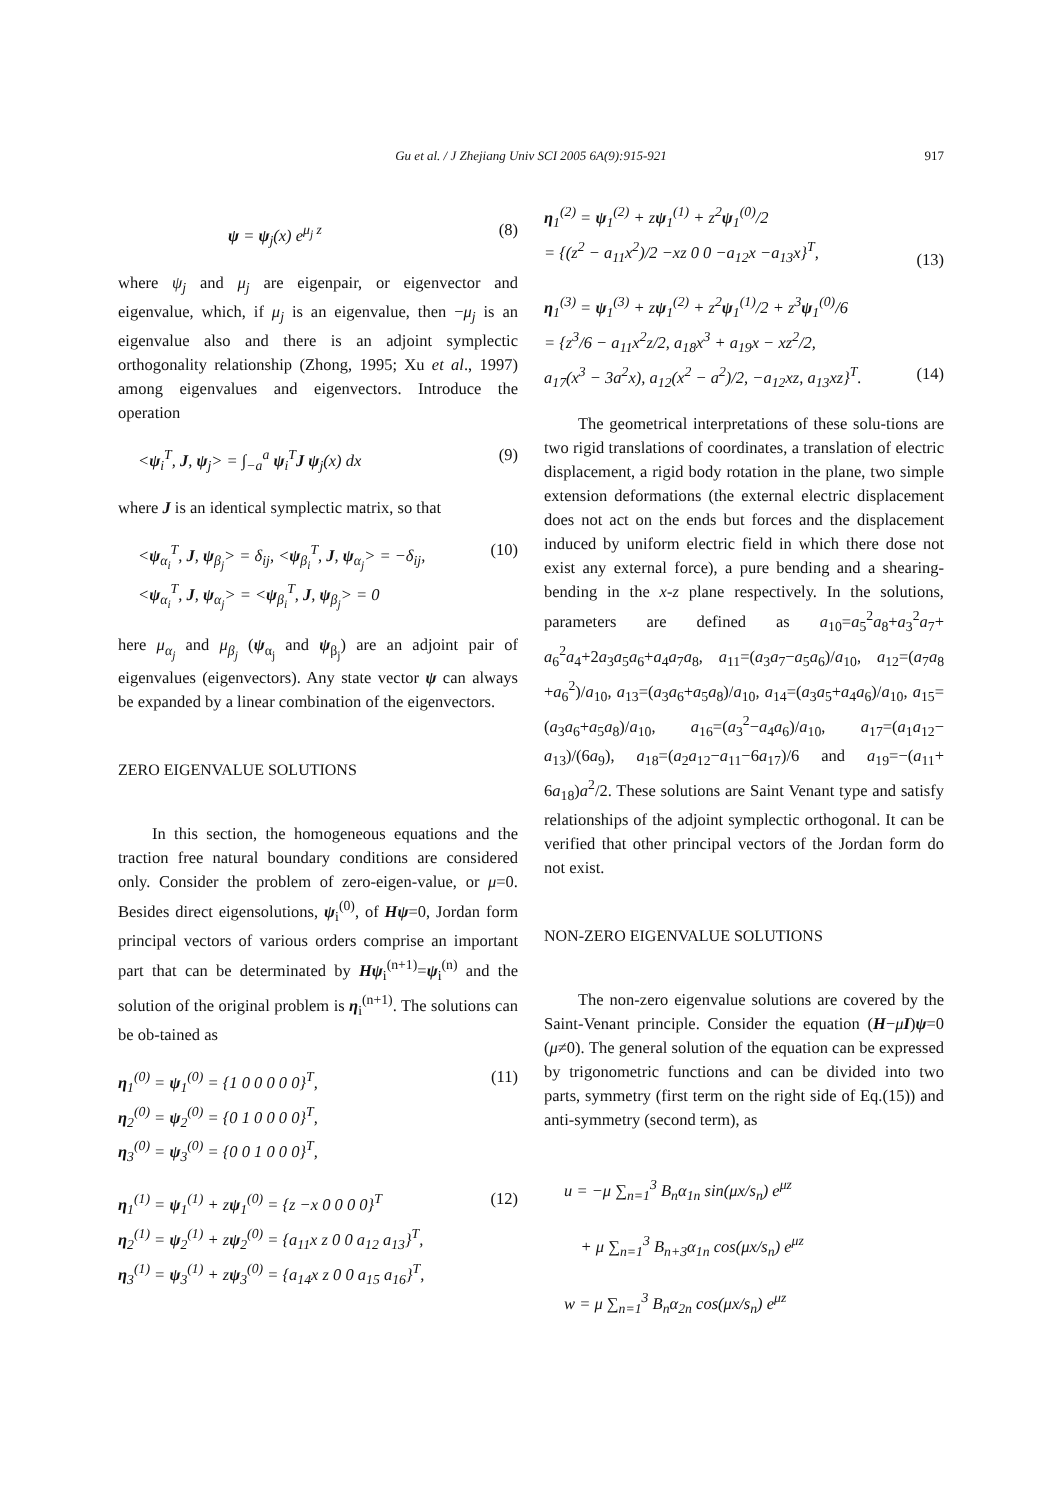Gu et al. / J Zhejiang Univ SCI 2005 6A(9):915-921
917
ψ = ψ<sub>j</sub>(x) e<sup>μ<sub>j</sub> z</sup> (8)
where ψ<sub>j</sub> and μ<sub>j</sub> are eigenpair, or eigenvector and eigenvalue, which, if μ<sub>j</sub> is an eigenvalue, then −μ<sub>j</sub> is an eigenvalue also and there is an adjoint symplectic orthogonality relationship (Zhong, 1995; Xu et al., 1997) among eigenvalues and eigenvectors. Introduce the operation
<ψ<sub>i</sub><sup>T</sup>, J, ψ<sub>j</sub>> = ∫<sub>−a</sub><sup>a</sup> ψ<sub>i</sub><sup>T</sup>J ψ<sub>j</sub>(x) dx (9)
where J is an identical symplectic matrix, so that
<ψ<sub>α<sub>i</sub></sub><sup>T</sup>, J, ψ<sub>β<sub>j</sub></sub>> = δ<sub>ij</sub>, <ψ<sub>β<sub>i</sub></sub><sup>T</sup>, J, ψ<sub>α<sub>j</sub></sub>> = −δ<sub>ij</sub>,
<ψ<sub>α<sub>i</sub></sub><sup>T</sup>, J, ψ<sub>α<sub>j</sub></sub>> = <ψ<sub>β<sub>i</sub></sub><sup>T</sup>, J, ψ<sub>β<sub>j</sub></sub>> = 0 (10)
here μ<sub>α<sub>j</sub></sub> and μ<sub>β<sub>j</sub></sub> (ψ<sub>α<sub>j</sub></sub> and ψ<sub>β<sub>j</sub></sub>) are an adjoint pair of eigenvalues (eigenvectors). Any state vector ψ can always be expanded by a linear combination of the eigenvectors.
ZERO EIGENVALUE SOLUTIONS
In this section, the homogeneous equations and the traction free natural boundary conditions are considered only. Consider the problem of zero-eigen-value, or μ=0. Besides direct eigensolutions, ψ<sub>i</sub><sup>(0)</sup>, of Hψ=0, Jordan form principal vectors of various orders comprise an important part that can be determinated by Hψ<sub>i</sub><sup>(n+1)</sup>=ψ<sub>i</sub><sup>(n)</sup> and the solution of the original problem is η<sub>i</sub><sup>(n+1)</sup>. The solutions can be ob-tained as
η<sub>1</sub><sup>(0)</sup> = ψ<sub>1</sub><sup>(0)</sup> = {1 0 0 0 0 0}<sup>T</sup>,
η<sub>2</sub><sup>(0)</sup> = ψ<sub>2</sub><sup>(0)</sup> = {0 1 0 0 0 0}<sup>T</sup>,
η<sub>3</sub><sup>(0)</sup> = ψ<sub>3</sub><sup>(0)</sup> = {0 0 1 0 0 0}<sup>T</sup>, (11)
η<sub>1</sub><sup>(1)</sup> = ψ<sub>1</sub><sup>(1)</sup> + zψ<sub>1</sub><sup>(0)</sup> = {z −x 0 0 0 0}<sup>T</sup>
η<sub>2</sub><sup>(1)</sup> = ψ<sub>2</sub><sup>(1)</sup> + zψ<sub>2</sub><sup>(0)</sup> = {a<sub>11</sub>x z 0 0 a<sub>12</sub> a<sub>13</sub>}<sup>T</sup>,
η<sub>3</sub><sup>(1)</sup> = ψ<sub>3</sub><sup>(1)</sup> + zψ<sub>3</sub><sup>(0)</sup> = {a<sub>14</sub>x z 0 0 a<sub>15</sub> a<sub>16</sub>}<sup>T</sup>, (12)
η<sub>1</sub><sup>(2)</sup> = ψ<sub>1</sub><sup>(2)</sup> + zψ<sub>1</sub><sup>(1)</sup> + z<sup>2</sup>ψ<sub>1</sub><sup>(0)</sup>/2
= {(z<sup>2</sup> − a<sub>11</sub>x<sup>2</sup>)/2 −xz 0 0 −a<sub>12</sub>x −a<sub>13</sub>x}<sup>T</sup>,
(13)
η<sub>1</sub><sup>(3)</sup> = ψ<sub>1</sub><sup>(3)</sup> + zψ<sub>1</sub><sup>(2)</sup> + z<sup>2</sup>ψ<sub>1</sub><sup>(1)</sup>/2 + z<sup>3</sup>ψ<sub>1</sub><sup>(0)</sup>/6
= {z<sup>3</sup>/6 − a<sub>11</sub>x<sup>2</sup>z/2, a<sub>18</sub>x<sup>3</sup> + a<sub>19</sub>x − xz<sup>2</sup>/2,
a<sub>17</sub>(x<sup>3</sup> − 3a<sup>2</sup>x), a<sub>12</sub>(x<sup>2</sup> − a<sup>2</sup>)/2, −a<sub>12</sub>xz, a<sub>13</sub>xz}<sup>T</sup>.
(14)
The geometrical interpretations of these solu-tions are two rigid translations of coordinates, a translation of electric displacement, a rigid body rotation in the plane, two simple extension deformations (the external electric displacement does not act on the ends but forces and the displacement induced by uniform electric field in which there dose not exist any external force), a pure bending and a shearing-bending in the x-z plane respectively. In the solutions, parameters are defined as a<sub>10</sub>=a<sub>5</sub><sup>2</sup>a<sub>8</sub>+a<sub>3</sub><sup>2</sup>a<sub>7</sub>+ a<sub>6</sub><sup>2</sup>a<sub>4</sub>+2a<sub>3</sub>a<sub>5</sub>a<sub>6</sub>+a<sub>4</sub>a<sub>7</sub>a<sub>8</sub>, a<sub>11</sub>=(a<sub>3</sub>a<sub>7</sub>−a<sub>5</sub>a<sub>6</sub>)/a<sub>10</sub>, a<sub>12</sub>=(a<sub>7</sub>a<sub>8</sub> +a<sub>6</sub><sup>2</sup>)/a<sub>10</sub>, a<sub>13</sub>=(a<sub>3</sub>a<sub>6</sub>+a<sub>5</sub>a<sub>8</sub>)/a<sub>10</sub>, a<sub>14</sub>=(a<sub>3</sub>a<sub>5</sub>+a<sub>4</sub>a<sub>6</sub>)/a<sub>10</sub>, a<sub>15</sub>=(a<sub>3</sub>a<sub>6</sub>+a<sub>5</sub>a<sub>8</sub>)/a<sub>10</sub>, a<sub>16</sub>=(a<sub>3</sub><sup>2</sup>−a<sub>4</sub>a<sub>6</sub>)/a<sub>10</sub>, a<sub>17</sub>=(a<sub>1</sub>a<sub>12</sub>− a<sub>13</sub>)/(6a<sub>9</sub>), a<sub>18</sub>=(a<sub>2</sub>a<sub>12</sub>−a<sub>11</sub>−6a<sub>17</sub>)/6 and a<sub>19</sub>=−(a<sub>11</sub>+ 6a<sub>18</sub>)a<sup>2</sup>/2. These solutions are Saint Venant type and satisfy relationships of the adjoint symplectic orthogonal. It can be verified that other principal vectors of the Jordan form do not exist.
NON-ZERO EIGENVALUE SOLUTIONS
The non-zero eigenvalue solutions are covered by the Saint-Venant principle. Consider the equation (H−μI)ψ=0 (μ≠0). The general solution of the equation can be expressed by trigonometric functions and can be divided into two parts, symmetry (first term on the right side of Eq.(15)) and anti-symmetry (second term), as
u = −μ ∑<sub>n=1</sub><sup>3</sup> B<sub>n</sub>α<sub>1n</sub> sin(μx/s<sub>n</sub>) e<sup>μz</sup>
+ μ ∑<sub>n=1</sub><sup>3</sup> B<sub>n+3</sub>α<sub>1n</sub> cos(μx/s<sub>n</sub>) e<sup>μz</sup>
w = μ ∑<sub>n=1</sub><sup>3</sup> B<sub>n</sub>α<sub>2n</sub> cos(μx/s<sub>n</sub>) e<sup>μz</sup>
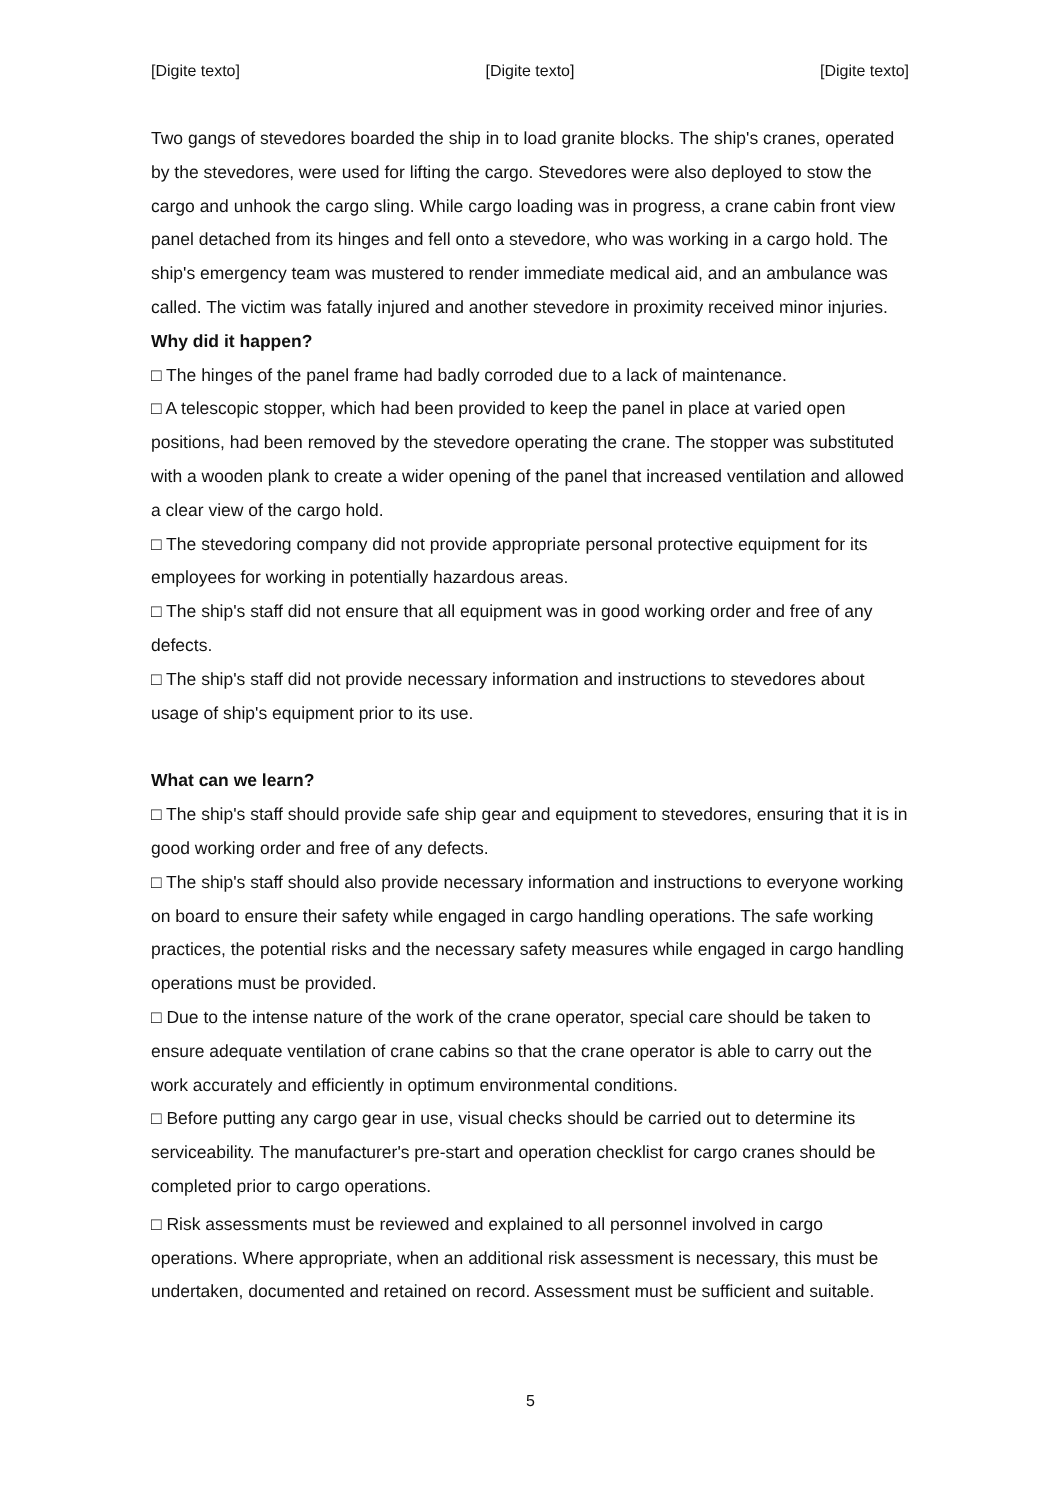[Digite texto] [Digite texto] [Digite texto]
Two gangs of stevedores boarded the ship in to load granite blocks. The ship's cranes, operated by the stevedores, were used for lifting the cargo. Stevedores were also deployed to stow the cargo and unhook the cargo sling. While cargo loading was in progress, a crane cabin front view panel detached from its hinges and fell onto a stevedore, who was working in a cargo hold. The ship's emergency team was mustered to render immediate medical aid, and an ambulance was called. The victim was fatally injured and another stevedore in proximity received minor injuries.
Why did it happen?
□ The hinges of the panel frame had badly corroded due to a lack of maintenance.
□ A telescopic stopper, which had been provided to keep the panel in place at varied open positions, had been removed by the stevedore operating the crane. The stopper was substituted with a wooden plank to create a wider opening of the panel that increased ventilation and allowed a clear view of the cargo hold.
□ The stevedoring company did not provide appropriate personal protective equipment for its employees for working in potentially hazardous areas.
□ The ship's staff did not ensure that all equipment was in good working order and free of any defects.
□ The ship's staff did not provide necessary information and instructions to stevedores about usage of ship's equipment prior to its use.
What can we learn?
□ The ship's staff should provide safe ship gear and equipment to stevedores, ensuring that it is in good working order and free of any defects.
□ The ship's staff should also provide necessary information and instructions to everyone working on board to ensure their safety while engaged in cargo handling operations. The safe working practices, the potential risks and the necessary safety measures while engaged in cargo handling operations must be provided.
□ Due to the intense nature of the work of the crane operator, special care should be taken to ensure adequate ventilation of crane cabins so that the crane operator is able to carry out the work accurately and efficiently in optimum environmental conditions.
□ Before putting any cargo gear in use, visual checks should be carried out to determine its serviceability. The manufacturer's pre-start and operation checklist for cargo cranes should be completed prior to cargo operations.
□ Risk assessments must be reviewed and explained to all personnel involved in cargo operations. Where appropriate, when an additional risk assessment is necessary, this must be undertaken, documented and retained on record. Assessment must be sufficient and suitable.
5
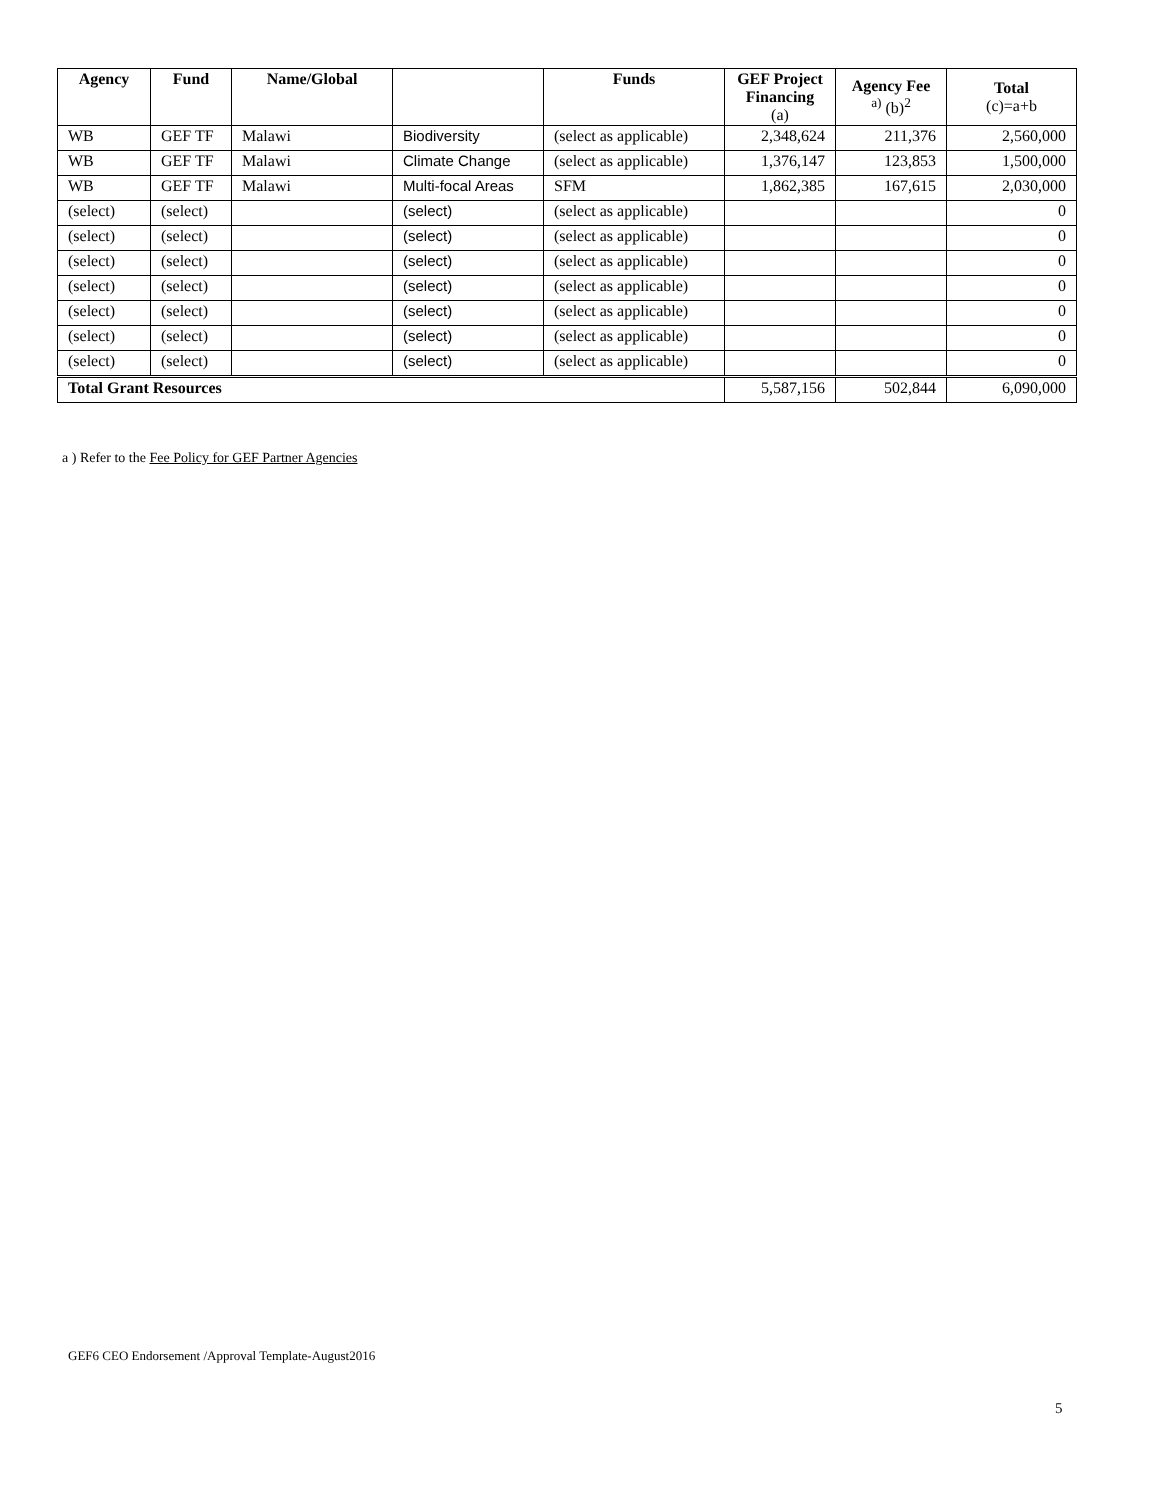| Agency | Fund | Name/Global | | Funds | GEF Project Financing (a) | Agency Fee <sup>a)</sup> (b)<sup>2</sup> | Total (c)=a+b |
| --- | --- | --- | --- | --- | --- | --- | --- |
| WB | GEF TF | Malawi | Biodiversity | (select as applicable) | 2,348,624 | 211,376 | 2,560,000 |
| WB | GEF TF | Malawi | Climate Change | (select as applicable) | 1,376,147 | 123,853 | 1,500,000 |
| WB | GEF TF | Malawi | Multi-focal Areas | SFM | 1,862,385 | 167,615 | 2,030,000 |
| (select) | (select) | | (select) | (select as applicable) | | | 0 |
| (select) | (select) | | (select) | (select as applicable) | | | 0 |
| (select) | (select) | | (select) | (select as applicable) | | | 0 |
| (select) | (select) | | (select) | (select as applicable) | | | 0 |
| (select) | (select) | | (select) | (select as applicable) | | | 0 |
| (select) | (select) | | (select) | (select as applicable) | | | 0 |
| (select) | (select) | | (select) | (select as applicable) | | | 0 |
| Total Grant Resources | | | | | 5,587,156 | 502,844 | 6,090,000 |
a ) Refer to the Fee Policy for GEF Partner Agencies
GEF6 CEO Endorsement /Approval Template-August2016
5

■ ■ ■ ■

• TASK BRIEF:
The line containing "η<sub>2</sub><sup>(1)</sup> = ψ<sub>2</sub><sup>(1)</sup>" marks the end: copy exactly every line from the start of the records up to and including it, leaving out the pictures.

• RESULT OF THE EXERCISE:
Gu et al. / J Zhejiang Univ SCI 2005 6A(9):915-921
917
ψ = ψ<sub>j</sub>(x) e<sup>μ<sub>j</sub> z</sup> (8)
where ψ<sub>j</sub> and μ<sub>j</sub> are eigenpair, or eigenvector and eigenvalue, which, if μ<sub>j</sub> is an eigenvalue, then −μ<sub>j</sub> is an eigenvalue also and there is an adjoint symplectic orthogonality relationship (Zhong, 1995; Xu et al., 1997) among eigenvalues and eigenvectors. Introduce the operation
<ψ<sub>i</sub><sup>T</sup>, J, ψ<sub>j</sub>> = ∫<sub>−a</sub><sup>a</sup> ψ<sub>i</sub><sup>T</sup>J ψ<sub>j</sub>(x) dx (9)
where J is an identical symplectic matrix, so that
<ψ<sub>α<sub>i</sub></sub><sup>T</sup>, J, ψ<sub>β<sub>j</sub></sub>> = δ<sub>ij</sub>, <ψ<sub>β<sub>i</sub></sub><sup>T</sup>, J, ψ<sub>α<sub>j</sub></sub>> = −δ<sub>ij</sub>,
<ψ<sub>α<sub>i</sub></sub><sup>T</sup>, J, ψ<sub>α<sub>j</sub></sub>> = <ψ<sub>β<sub>i</sub></sub><sup>T</sup>, J, ψ<sub>β<sub>j</sub></sub>> = 0 (10)
here μ<sub>α<sub>j</sub></sub> and μ<sub>β<sub>j</sub></sub> (ψ<sub>α<sub>j</sub></sub> and ψ<sub>β<sub>j</sub></sub>) are an adjoint pair of eigenvalues (eigenvectors). Any state vector ψ can always be expanded by a linear combination of the eigenvectors.
ZERO EIGENVALUE SOLUTIONS
In this section, the homogeneous equations and the traction free natural boundary conditions are considered only. Consider the problem of zero-eigen-value, or μ=0. Besides direct eigensolutions, ψ<sub>i</sub><sup>(0)</sup>, of Hψ=0, Jordan form principal vectors of various orders comprise an important part that can be determinated by Hψ<sub>i</sub><sup>(n+1)</sup>=ψ<sub>i</sub><sup>(n)</sup> and the solution of the original problem is η<sub>i</sub><sup>(n+1)</sup>. The solutions can be ob-tained as
η<sub>1</sub><sup>(0)</sup> = ψ<sub>1</sub><sup>(0)</sup> = {1 0 0 0 0 0}<sup>T</sup>,
η<sub>2</sub><sup>(0)</sup> = ψ<sub>2</sub><sup>(0)</sup> = {0 1 0 0 0 0}<sup>T</sup>,
η<sub>3</sub><sup>(0)</sup> = ψ<sub>3</sub><sup>(0)</sup> = {0 0 1 0 0 0}<sup>T</sup>, (11)
η<sub>1</sub><sup>(1)</sup> = ψ<sub>1</sub><sup>(1)</sup> + zψ<sub>1</sub><sup>(0)</sup> = {z −x 0 0 0 0}<sup>T</sup>
η<sub>2</sub><sup>(1)</sup> = ψ<sub>2</sub><sup>(1)</sup> + zψ<sub>2</sub><sup>(0)</sup> = {a<sub>11</sub>x z 0 0 a<sub>12</sub> a<sub>13</sub>}<sup>T</sup>,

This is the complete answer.